— start Document extract —
Retributive Damages: A quick overview of American Punitive Damages Law

Yesterday I posted the introduction to Retributive Damages. Today I provide some background on the law of American punitive damages and tomorrow I do a quick survey of recent normative scholarship on punitive damages. (You can find the whole article here.)

  Punitive damages have a long history.[1] According to the conventional understanding, early Anglo-American courts awarded “exemplary” damages for a range of purposes, in some cases as compensation to a plaintiff for suffering “intangible wrongs” such as insults that caused dignitary harms and in other cases as punishment of “the defendant for his misconduct.”[2] As the scope of compensatory damages in recent years expanded to include “mental anguish, wounded feelings, indignity and embarrassment,” however, the need to use punitive damages to compensate such harms may have diminished.[3] Indeed, many of the “intangible harms” initially uncompensated are now covered.[4]

Consequently, the Supreme Court has cast its doubts on the compensatory rationale of punitive damages, explaining that today punitive damages should be understood as “quasi-criminal” “private fines” designed to punish and deter the misconduct at issue.[5] Interestingly, although courts frequently view punitive damages as serving both and primarily retribution and deterrence,[6] analysis of these purposes and their implications is often scant. As such, courts rarely instruct juries to consider decoupling these functions by determining the amount of money necessary to serve as the punishment of the defendant and the amount necessary to achieve deterrence.[7] Indeed, the courts rarely bother to distinguish between optimal deterrence (aiming at cost-internalization) and complete deterrence (aiming at stopping the misconduct’s commission in the future).
— end Document extract —
▶ [Parts of the exercise]:
(a) In the punitive damages overview, copy the passage starting at "Consequently, the Supreme" and ending at "in the future).".
(b) According to the punitive damages overview, why may the need to use punitive damages to compensate intangible harms have diminished?
(c) Recast the paragraph of the punitive damages overview beginning "Consequently, the Supreme Court" as a bulleted list that keeps its main facts.
— start Record set —
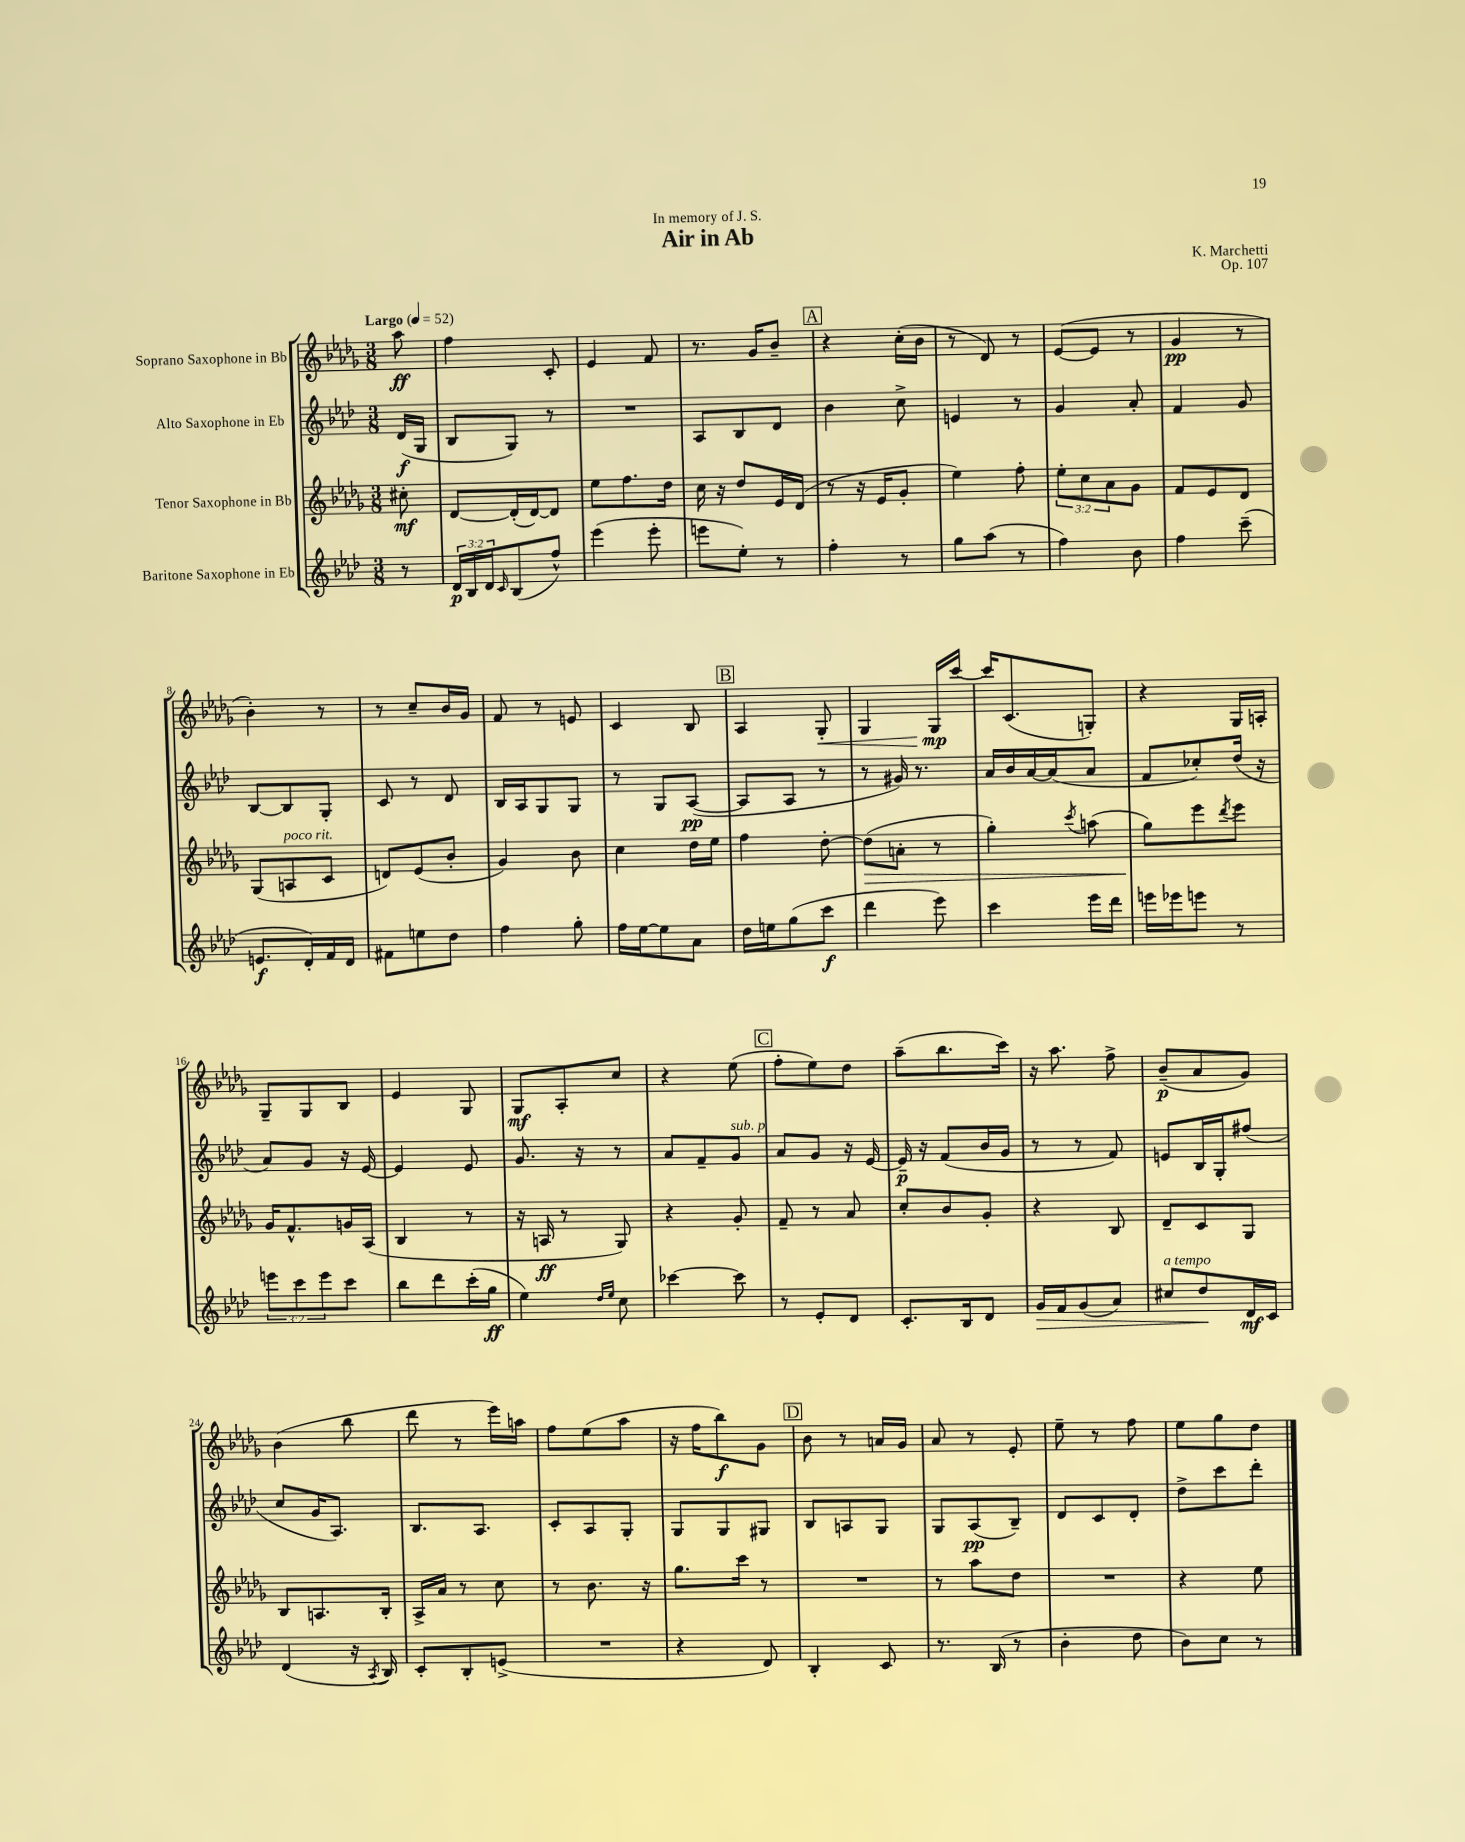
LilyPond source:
— end Record set —
— start Record set —
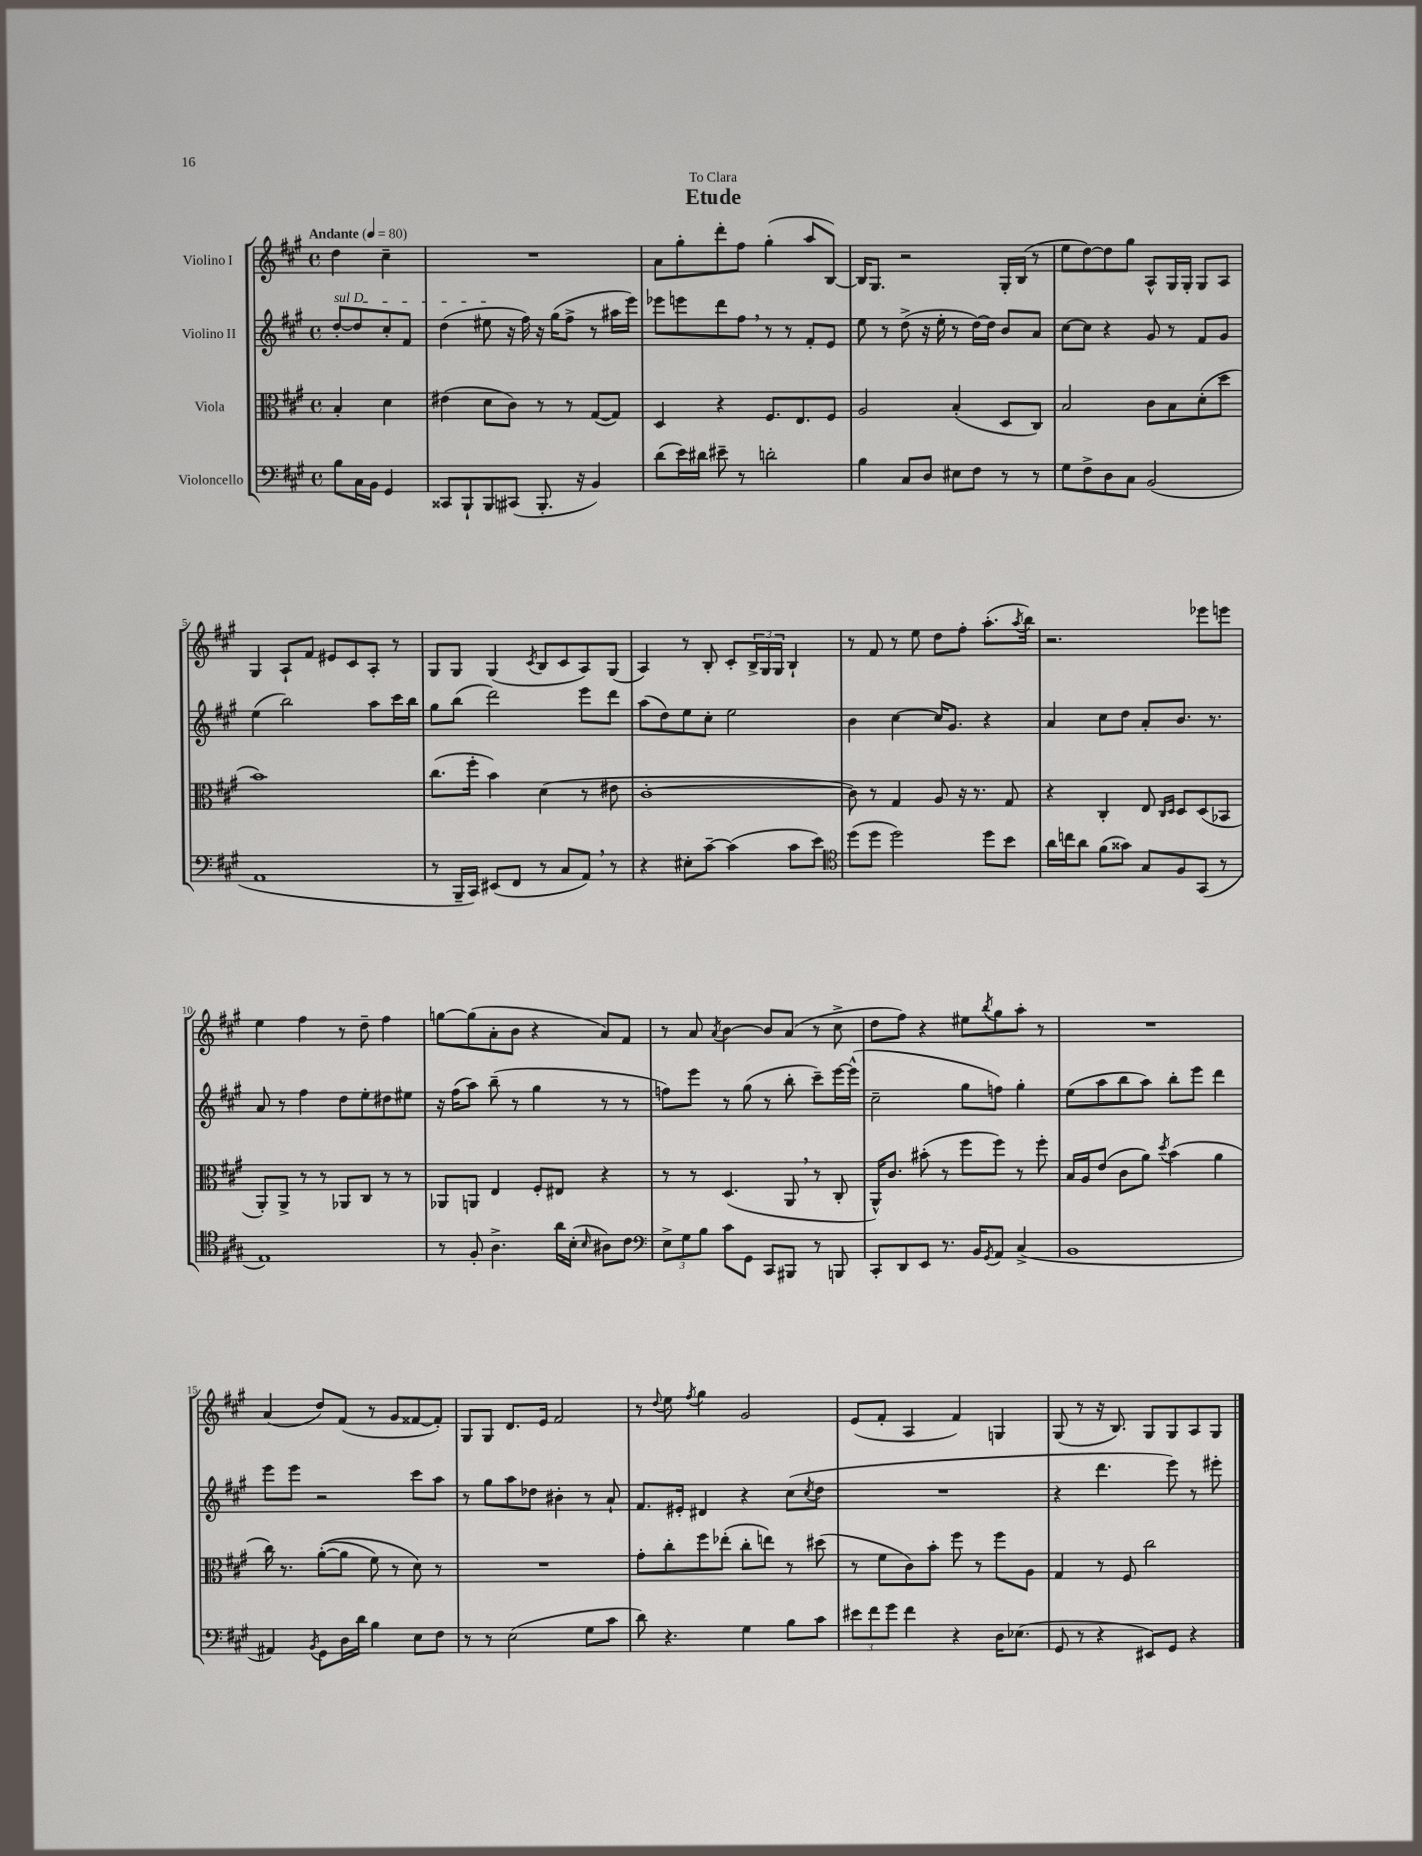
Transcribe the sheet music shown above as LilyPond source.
— end Record set —
▶ [Answers below]:
(a)
Consequently, the Supreme Court has cast its doubts on the compensatory rationale of punitive damages, explaining that today punitive damages should be understood as “quasi-criminal” “private fines” designed to punish and deter the misconduct at issue.[5] Interestingly, although courts frequently view punitive damages as serving both and primarily retribution and deterrence,[6] analysis of these purposes and their implications is often scant. As such, courts rarely instruct juries to consider decoupling these functions by determining the amount of money necessary to serve as the punishment of the defendant and the amount necessary to achieve deterrence.[7] Indeed, the courts rarely bother to distinguish between optimal deterrence (aiming at cost-internalization) and complete deterrence (aiming at stopping the misconduct’s commission in the future).

(b) The scope of compensatory damages has expanded in recent years to include "mental anguish, wounded feelings, indignity and embarrassment." As a result, many of the intangible harms that were initially uncompensated are now covered.

(c)
- The Supreme Court has doubted the compensatory rationale of punitive damages. It describes them as "quasi-criminal" "private fines" designed to punish and deter the misconduct at issue.
- Courts often see punitive damages as serving mainly retribution and deterrence, but they rarely analyze these purposes and their implications.
- Courts rarely instruct juries to set separate amounts for punishing the defendant and for achieving deterrence.
- Courts rarely distinguish optimal deterrence, which aims at cost-internalization, from complete deterrence, which aims at stopping the misconduct from being committed in the future.